C’est une décision qui marque un tournant dans la régulation du numérique. Le Parlement français a définitivement adopté une loi interdisant l’accès aux réseaux sociaux aux enfants de moins de 15 ans. Une première en Europe, qui obligera bientôt des millions d’utilisateurs à prouver leur âge pour conserver leurs comptes.
À partir du 1er septembre 2026, toute nouvelle inscription sur les réseaux sociaux sera soumise à une vérification d’âge. Les comptes déjà existants bénéficieront d’une période de transition de quatre mois, jusqu’au 1er janvier 2027.
« Tous les Français devront prouver leur âge pendant cette période. Si vous avez moins de 15 ans, votre compte sera fermé », a déclaré la ministre déléguée au Numérique, Anne Le Hénanff.
Contrairement à ce que l’on pourrait penser, la loi ne prévoit aucune sanction contre les enfants ou leurs parents. La responsabilité incombera aux plateformes, qui devront mettre en place des systèmes fiables de vérification d’âge. Des outils comme France Identité ou d’autres solutions numériques sont envisagés pour confirmer l’âge des utilisateurs tout en limitant les risques de fraude.
Les réseaux sociaux concernés
Les principaux réseaux sociaux seront directement concernés par cette nouvelle réglementation.
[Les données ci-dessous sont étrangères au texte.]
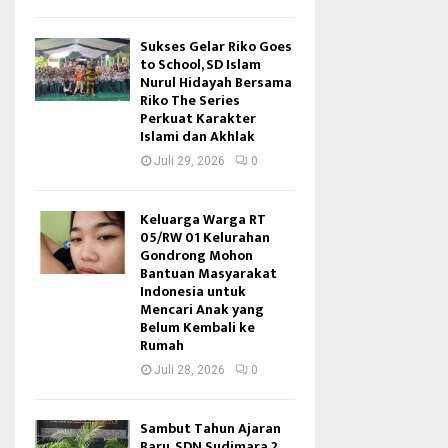
Sukses Gelar Riko Goes
to School, SD Islam
Nurul Hidayah Bersama
Riko The Series
Perkuat Karakter
Islami dan Akhlak
Juli 29, 2026
0
Keluarga Warga RT
05/RW 01 Kelurahan
Gondrong Mohon
Bantuan Masyarakat
Indonesia untuk
Mencari Anak yang
Belum Kembali ke
Rumah
Juli 28, 2026
0
Sambut Tahun Ajaran
Baru, SDN Sudimara 2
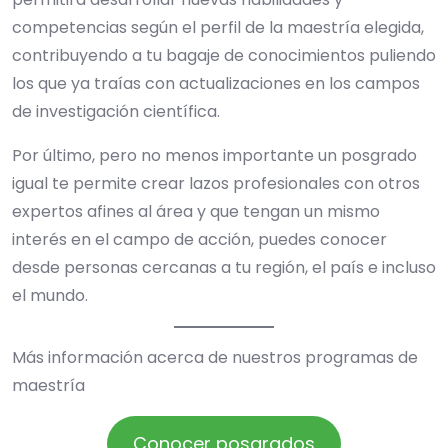
competencias según el perfil de la maestría elegida,
contribuyendo a tu bagaje de conocimientos puliendo
los que ya traías con actualizaciones en los campos
de investigación científica.
Por último, pero no menos importante un posgrado
igual te permite crear lazos profesionales con otros
expertos afines al área y que tengan un mismo
interés en el campo de acción, puedes conocer
desde personas cercanas a tu región, el país e incluso
el mundo.
Más información acerca de nuestros programas de
maestría
Conocer posgrados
Certaines plateformes bénéficieront toutefois d’un régime particulier. Sur YouTube, par exemple, le simple visionnage de vidéos restera accessible, tandis que les fonctionnalités sociales, comme les commentaires ou le partage de contenus, nécessiteront une vérification d’âge.
Même logique pour WhatsApp : la messagerie ne sera pas concernée, mais les fonctionnalités assimilées à un réseau social pourraient l’être.
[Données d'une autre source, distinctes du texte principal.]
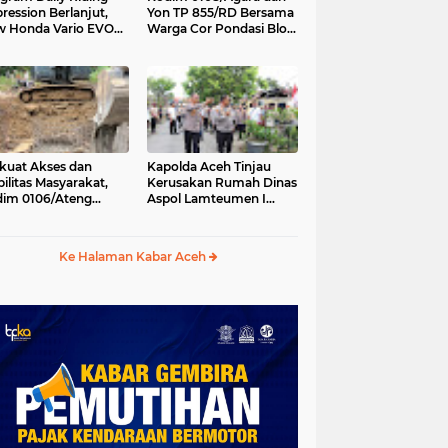
ression Berlanjut,
Yon TP 855/RD Bersama
 Honda Vario EVO
Warga Cor Pondasi Blok
 Temani Mobilitas
Angkur Jembatan
ian Peserta
Gantung di Ds. Lawe Ger
Ger, Aceh Tenggara
kuat Akses dan
Kapolda Aceh Tinjau
ilitas Masyarakat,
Kerusakan Rumah Dinas
im 0106/Ateng
Aspol Lamteumen I
kung Pembangunan
Akibat Angin Kencang
batan Beton di
Disertai Hujan
ip Antara, Aceh
Ke Halaman Kabar Aceh
gah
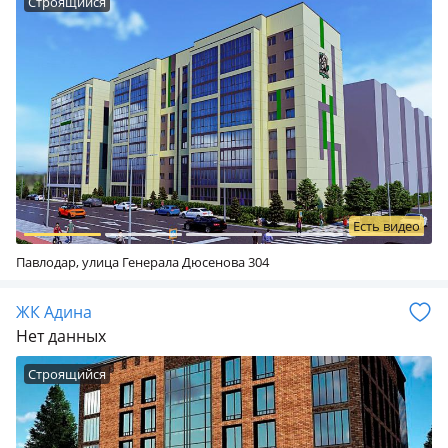
Строящийся
Есть видео
Павлодар, улица Генерала Дюсенова 304
ЖК Адина
Нет данных
Строящийся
Les encyclopédies en ligne et les plateformes éducatives resteront, quant à elles, accessibles.
Les téléphones bientôt interdits aussi au lycée
Le texte ne s’arrête pas aux réseaux sociaux. Il prévoit également d’étendre l’interdiction du téléphone portable aux lycées, alors que cette mesure est déjà appliquée dans les écoles primaires et les collèges. Des exceptions pourront toutefois être prévues par les règlements intérieurs des établissements.
Si le gouvernement présente cette réforme comme une mesure destinée à protéger la santé mentale des jeunes face aux effets des réseaux sociaux, plusieurs élus dénoncent une loi difficile à appliquer.
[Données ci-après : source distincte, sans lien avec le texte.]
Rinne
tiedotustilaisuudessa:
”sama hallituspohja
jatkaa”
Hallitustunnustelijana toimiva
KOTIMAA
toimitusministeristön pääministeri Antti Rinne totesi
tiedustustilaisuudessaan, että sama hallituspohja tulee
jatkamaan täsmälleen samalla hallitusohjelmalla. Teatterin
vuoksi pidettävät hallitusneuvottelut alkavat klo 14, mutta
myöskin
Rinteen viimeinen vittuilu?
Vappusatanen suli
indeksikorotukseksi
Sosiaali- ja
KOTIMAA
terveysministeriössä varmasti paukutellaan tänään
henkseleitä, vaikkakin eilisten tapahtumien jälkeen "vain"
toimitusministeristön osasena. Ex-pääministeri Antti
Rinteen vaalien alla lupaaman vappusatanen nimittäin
Les groupes écologistes et La France insoumise estiment que la vérification d’âge pourrait conduire à une généralisation des contrôles d’identité sur Internet et poser d’importants problèmes de protection des données personnelles.
Les députés socialistes ont, de leur côté, annoncé leur intention de saisir le Conseil constitutionnel, estimant que le texte pourrait porter atteinte à la liberté d’information et d’expression des mineurs.
La France ouvre la voie en Europe
Avec cette réforme, la France devient le premier pays européen à fixer un âge minimum de 15 ans pour accéder aux réseaux sociaux.
Cette initiative pourrait inspirer d’autres États membres. La Commission européenne travaille déjà sur un système d’accès progressif des mineurs aux plateformes numériques, tout en laissant chaque pays libre d’adopter une limite d’âge supérieure aux 13 ans actuellement recommandés.
Présentée par le président Emmanuel Macron comme une « avancée majeure », cette loi pourrait également contraindre les plateformes numériques et les annonceurs à revoir leurs stratégies destinées aux adolescents. Son entrée en vigueur dépendra toutefois de la décision du Conseil constitutionnel et de la capacité des entreprises du numérique à déployer des dispositifs de vérification d’âge efficaces.